__Task set__.
1: Set down the part of the warrants passage starting with "Under the Exercise" and going on through "underlying the warrants.", word for word.
2: List every figure the warrants passage gives for the Private Placement Warrants, and say what each one measures.

[[ Extract open ]]

Under the Exercise Agreements, the Company also agreed to issue to the Holders new unregistered warrants to purchase up to 22,278,540 Ordinary Shares represented by 742,618 ADSs (the “Private Placement Warrants”). The Private Placement Warrants will be immediately exercisable, will expire five and one-half years from issuance date and have an exercise price of $3.45 per ADS, subject to adjustment as set forth therein. The Private Placement Warrants may be exercised on a cashless basis if six months after issuance there is no effective registration statement registering the ADSs underlying the warrants.

 

The Private Placement Warrants and the ADSs underlying the Private Placement Warrants are being offered and sold pursuant to an exemption from the registration requirements under Section 4(a)(2) of the Securities Act of 1933, as amended (the “Securities Act”) and Rule 506 of Regulation D promulgated thereunder. The investors have represented that they are accredited investors, as that term is defined in Regulation D. The offer and sale of the foregoing securities is being made without any form of general solicitation or advertising. The Private Placement Warrants and the ADSs underlying the warrants have not been registered under the Securities Act or applicable state securities laws. Accordingly, the Private Placement Warrants and underlying ADSs may not be offered or sold in the United States except pursuant to an effective registration statement or an applicable exemption from the registration requirements of the Securities Act and such applicable state securities laws.

[[ Extract closed ]]
[[ Listed entries open ]]

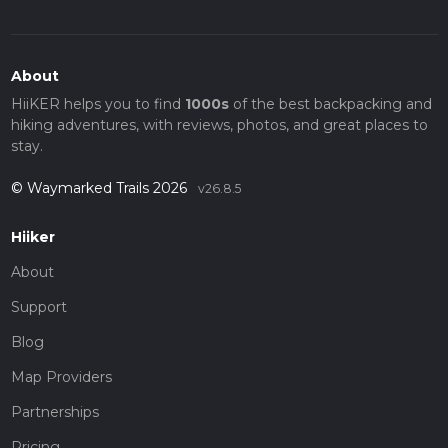
About
HiiKER helps you to find
1000s
of the best backpacking and
hiking adventures, with reviews, photos, and great places to
stay.
© Waymarked Trails 2026
v26.8.5
Hiiker
About
Support
Blog
Map Providers
Partnerships
Pricing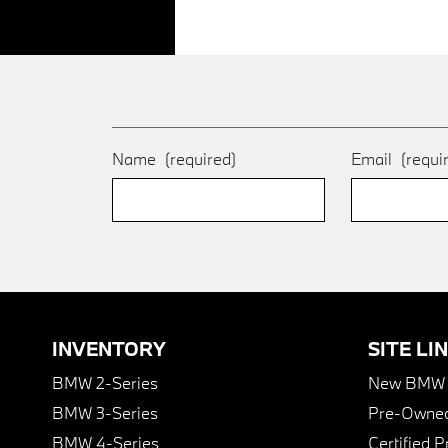
Name
(required)
Email
(requi
INVENTORY
SITE LI
BMW 2-Series
New BMW I
BMW 3-Series
Pre-Owned
BMW 4-Series
Certified 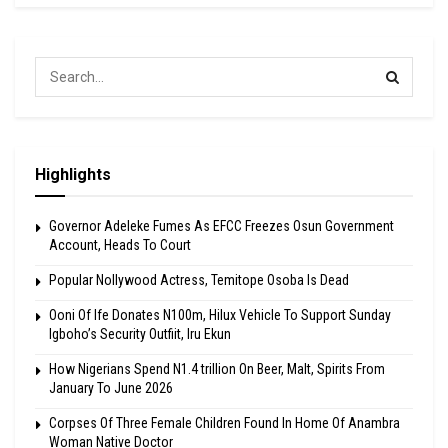
Highlights
Governor Adeleke Fumes As EFCC Freezes Osun Government
Account, Heads To Court
Popular Nollywood Actress, Temitope Osoba Is Dead
Ooni Of Ife Donates N100m, Hilux Vehicle To Support Sunday
Igboho’s Security Outfiit, Iru Ekun
How Nigerians Spend N1.4 trillion On Beer, Malt, Spirits From
January To June 2026
Corpses Of Three Female Children Found In Home Of Anambra
Woman Native Doctor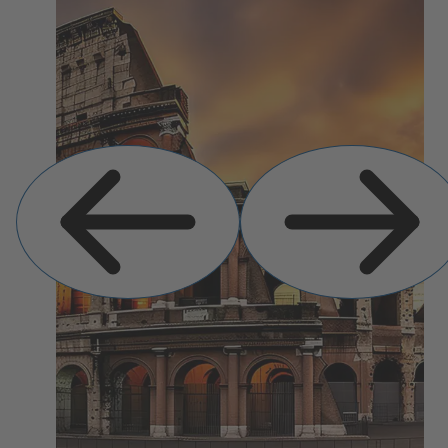
Previous
Next
Slide
Slide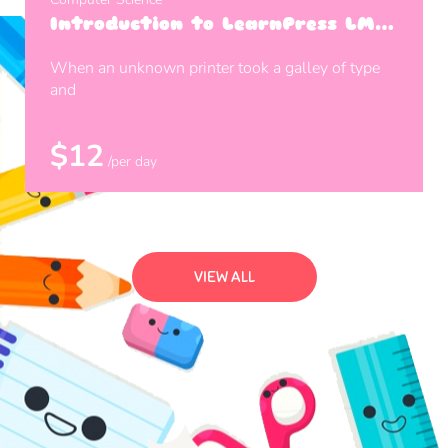
Introduction to LearnPress LMS
Plugin
When an unknown printer took a galley of type
and
$12
/per day
VIEW ALL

[[ Listed entries closed ]]

__Solutions for each task__.
1:
Under the Exercise Agreements, the Company also agreed to issue to the Holders new unregistered warrants to purchase up to 22,278,540 Ordinary Shares represented by 742,618 ADSs (the “Private Placement Warrants”). The Private Placement Warrants will be immediately exercisable, will expire five and one-half years from issuance date and have an exercise price of $3.45 per ADS, subject to adjustment as set forth therein. The Private Placement Warrants may be exercised on a cashless basis if six months after issuance there is no effective registration statement registering the ADSs underlying the warrants.

2:
- 22,278,540: the maximum number of Ordinary Shares the warrants can be used to purchase
- 742,618: the number of ADSs that represent those Ordinary Shares
- Five and one-half years: the time from issuance until the warrants expire
- $3.45 per ADS: the exercise price, subject to adjustment
- Six months: the time after issuance after which the warrants may be exercised on a cashless basis if no effective registration statement covers the underlying ADSs